Kevin and I had a running deal. He loved to rat on his sister, but only if I promised not to give him up.

“My lips are sealed,” I said. “What did she do this time?”

“She hacked into Dad’s computer and read the eulogy he wrote for you.”

I’m a lawyer and a politician. I’m well trained in the art of never letting the other guy know how clueless you are.

“Really?” I said, pulling out my go-to neutral response.

“Did you ever read it?” Kevin asked.

Read it? I had no idea he even wrote it.

“Of course I didn’t read it,” I said. “Unlike your sister, I respect boundaries.” My voice was calm, but inside I was seething.

“I don’t get it,” Kevin said. “You waited a long time after Dad was... after he was departed... before you wrote his eulogy. Why would he write one for you while you were still alive?”

Because that was typical Alex. So cocksure of himself that he wrote his acceptance speech before he even shot the movie.

But my son didn’t need to hear the bitter truth. He needed something that would reinforce the image of the perfect father, the committed doctor who pledged to “first do no harm.”

“You never met my mother,” I said, spinning the yarn as I spoke.

“Grandma Kate,” he said.

I smiled. “She’d have loved hearing you call her that. She was only forty-one when she died. The disease that took her is very rare, but it’s hereditary. Which means Aunt Lizzie and I are at greater risk than most people. Even though your dad dealt with life and death every day, one night he confessed to me that he was afraid that if I died young—emphasis on the if , Kevin—he’d be too devastated to gather his thoughts and write a proper eulogy. So I jokingly said, ‘Write it now while you still worship the ground I walk on.’”

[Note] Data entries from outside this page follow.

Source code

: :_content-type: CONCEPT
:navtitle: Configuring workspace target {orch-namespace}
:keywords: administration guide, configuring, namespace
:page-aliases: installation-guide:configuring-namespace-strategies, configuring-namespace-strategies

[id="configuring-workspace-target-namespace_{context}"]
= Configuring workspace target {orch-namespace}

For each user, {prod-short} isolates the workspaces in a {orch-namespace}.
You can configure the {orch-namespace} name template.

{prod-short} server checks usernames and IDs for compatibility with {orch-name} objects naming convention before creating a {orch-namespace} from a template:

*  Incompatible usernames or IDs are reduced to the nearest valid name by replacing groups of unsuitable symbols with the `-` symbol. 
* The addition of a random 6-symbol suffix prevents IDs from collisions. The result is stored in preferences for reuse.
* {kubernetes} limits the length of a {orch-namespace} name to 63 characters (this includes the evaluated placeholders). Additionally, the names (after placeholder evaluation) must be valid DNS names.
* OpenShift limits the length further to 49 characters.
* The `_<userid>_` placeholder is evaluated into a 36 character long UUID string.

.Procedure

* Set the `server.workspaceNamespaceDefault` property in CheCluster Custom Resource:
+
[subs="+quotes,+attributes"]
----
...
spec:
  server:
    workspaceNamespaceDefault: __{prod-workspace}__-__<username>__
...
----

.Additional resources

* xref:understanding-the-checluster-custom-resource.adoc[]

“Good one,” Kevin said, always happy to let me know when my mom humor meets with his approval.

“Anyway, he took me up on it. But I would never think of reading it in advance. I told him I wanted to be surprised at my funeral.”

I reached out and gave him a fleeting suitable-for-self-conscious-teenagers hug. “Speaking of funerals, we should get out there and join the circus. Go get Aunt Lizzie and Katie and save me a seat in the limo.”

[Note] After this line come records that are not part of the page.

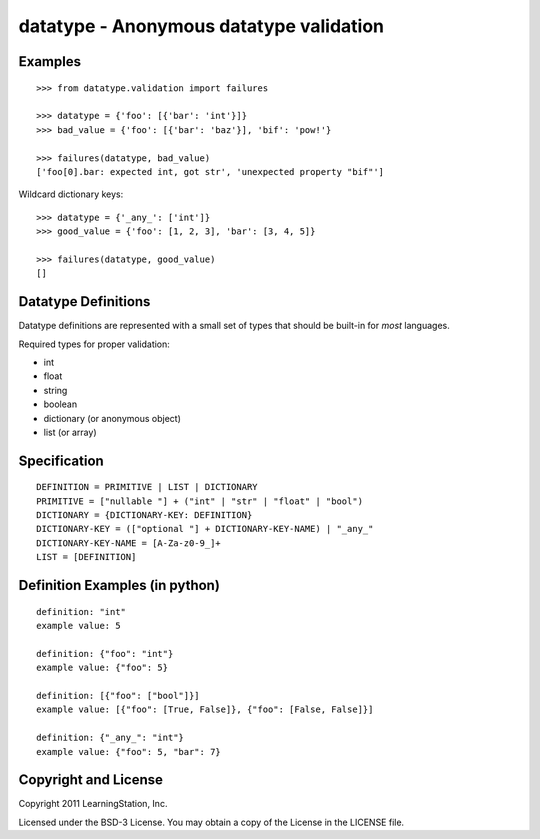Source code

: datatype - Anonymous datatype validation
========================================

Examples
--------
::

    >>> from datatype.validation import failures

    >>> datatype = {'foo': [{'bar': 'int'}]}
    >>> bad_value = {'foo': [{'bar': 'baz'}], 'bif': 'pow!'}

    >>> failures(datatype, bad_value)
    ['foo[0].bar: expected int, got str', 'unexpected property "bif"']


Wildcard dictionary keys::

    >>> datatype = {'_any_': ['int']}
    >>> good_value = {'foo': [1, 2, 3], 'bar': [3, 4, 5]}

    >>> failures(datatype, good_value)
    []


Datatype Definitions
--------------------

Datatype definitions are represented with a small set of types that should be
built-in for *most* languages.

Required types for proper validation:

* int
* float
* string
* boolean
* dictionary (or anonymous object)
* list (or array)


Specification
-------------
::

    DEFINITION = PRIMITIVE | LIST | DICTIONARY
    PRIMITIVE = ["nullable "] + ("int" | "str" | "float" | "bool")
    DICTIONARY = {DICTIONARY-KEY: DEFINITION}
    DICTIONARY-KEY = (["optional "] + DICTIONARY-KEY-NAME) | "_any_"
    DICTIONARY-KEY-NAME = [A-Za-z0-9_]+
    LIST = [DEFINITION]


Definition Examples (in python)
-------------------------------
::

    definition: "int"
    example value: 5

    definition: {"foo": "int"}
    example value: {"foo": 5}

    definition: [{"foo": ["bool"]}]
    example value: [{"foo": [True, False]}, {"foo": [False, False]}]

    definition: {"_any_": "int"}
    example value: {"foo": 5, "bar": 7}


Copyright and License
---------------------

Copyright 2011 LearningStation, Inc.

Licensed under the BSD-3 License.  You may obtain a copy of the License in the
LICENSE file.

He left, and I gathered up the pages of my eulogy from the table.

The words that had once been true were now hollow.

How do you go from loving a man with all your heart to feeling relieved by his death, I wondered.

How do you decide that your children will be safer, live longer, if their father is gone forever?

How do you think the unthinkable? Do the undoable?

I did what I’ve been doing all my life. I gathered the facts, weighed all the options until I was down to one, then I braced myself for the consequences.

I didn’t kill Alex. But that afternoon at the rock quarry when Johnny said those four words—do you trust me—I could have stopped it from happening.

And I had made a calculated decision not to.